Würden Unternehmen ein solch «stringentes» und «idealtypisches» Lieferantenmanagement betreiben, wären sie gut positioniert, um das Innovationspotenzial der Lieferanten ausnutzen zu können. Doch die Unternehmenspraxis ist vielfach noch nicht so weit.

Nicht im Alleingang

Die Beschaffung kann im Alleingang weder ein Lieferantenmanagement auf- und umsetzten, noch innovative Lieferanten identifizieren und binden. Wenngleich der Einkaufsleiter zwar die Optimierung des Lieferantenmanagements vorantreiben sollte, ist hier die viel zitierte «cross-funktionale» Zusammenarbeit gefragt.

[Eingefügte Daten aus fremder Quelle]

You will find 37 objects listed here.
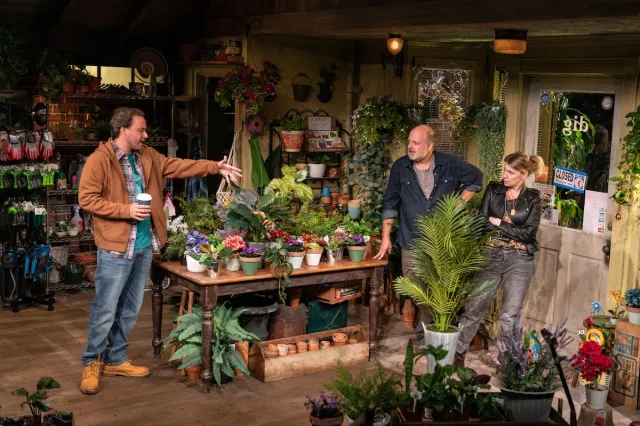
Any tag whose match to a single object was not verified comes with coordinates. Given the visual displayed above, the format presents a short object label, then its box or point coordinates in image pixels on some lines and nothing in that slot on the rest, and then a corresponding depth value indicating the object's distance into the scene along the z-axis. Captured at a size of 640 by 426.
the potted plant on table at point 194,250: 6.06
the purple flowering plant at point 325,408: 4.09
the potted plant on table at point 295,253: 6.26
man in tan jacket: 5.79
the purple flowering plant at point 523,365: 4.11
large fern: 6.03
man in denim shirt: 6.74
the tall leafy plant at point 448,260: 6.22
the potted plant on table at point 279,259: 6.16
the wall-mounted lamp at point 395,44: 7.33
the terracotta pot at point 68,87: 8.78
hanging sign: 6.97
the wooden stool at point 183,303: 6.52
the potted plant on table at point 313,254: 6.40
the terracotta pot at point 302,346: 6.50
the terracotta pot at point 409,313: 7.83
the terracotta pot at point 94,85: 8.98
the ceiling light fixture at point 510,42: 6.23
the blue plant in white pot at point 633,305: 5.92
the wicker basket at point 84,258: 9.18
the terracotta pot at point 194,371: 6.21
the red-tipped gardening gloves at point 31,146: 8.20
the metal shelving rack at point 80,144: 8.75
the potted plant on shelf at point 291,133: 8.81
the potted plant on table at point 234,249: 6.04
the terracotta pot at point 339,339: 6.70
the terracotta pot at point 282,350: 6.40
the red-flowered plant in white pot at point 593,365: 5.09
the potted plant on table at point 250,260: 6.05
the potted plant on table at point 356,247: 6.64
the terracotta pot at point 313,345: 6.53
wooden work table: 5.93
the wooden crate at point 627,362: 5.94
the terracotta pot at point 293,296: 6.67
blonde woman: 6.36
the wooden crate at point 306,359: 6.30
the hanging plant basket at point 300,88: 8.91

In der Praxis stellt die Zusammenarbeit der Beschaffung mit anderen Funktionen im Unternehmen, wie Forschung & Entwicklung, Engineering oder Vertrieb, allerdings oftmals eine der grössten Herausforderungen dar. Die besten, von Stabsstellen in der Beschaffung ausgearbeiteten Prozesse und Tools nützen nichts, wenn sie später im operativen Umgang mit den Lieferanten nicht angewandt werden.

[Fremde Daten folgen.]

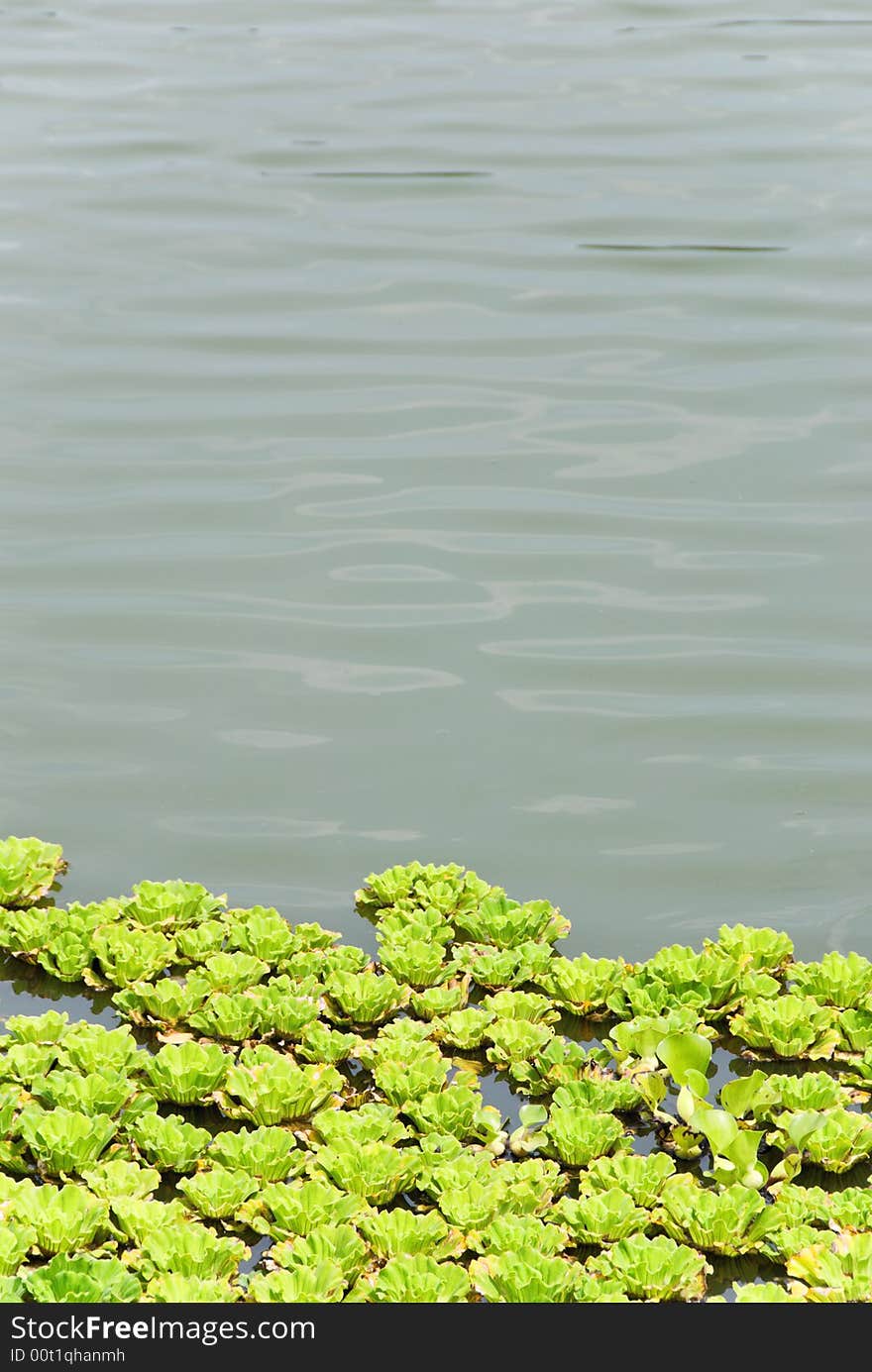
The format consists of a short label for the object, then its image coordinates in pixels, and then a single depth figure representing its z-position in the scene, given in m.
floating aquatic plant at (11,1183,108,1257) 5.63
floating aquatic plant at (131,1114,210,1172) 6.12
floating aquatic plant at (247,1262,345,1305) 5.32
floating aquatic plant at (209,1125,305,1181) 6.02
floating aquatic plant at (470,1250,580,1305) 5.32
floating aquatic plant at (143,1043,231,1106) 6.48
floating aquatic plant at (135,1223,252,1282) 5.45
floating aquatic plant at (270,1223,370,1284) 5.50
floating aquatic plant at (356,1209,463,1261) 5.60
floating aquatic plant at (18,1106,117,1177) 6.04
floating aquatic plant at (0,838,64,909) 7.79
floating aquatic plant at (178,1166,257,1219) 5.87
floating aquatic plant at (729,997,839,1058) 6.86
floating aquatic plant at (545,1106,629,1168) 6.16
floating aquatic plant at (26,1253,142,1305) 5.20
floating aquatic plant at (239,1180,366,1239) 5.70
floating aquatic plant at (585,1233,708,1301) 5.43
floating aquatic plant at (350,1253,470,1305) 5.29
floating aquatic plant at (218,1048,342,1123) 6.39
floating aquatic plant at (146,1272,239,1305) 5.26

Fazit: Vor dem Hintergrund einer weiterhin sinkenden Fertigungs- und Entwicklungstiefe steigt die Bedeutung der Lieferanten als Innovationsquelle. Um einen möglichen Wettbewerbsvorsprung zu sichern, sollten sich Unternehmen intensiv mit ihren Lieferanten auseinandersetzen, ein systematisches Lieferantenmanagement aufbauen und die Beziehung zu den Lieferanten aktiv gestalten. Insbesondere bei der Ausschöpfung des Innovationspotenzials ihrer Lieferanten stehen viele Unternehmen erst am Anfang.